Records provided:
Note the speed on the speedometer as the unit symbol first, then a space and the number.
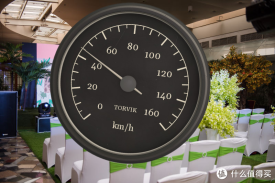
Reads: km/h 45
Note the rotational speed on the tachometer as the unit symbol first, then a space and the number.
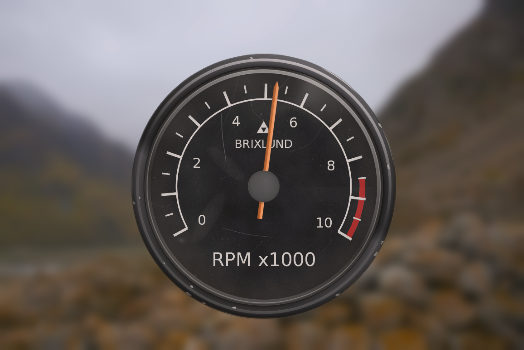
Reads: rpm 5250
...
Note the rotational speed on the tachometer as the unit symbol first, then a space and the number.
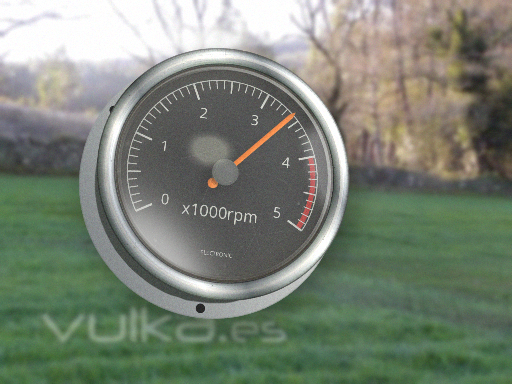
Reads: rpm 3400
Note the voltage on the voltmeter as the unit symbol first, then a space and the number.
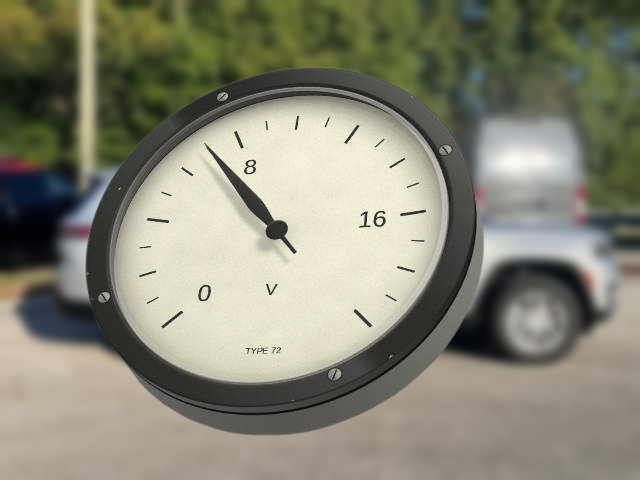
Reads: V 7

Task: Please arrange the records between the lines holding "Note the speed" and "Reads: rpm 5250", inclusive, as a JSON list of strings with one string per line. Skip blank lines and leave the pictures out.

Result of this exercise:
[
  "Note the speed on the speedometer as the unit symbol first, then a space and the number.",
  "Reads: km/h 45",
  "Note the rotational speed on the tachometer as the unit symbol first, then a space and the number.",
  "Reads: rpm 5250"
]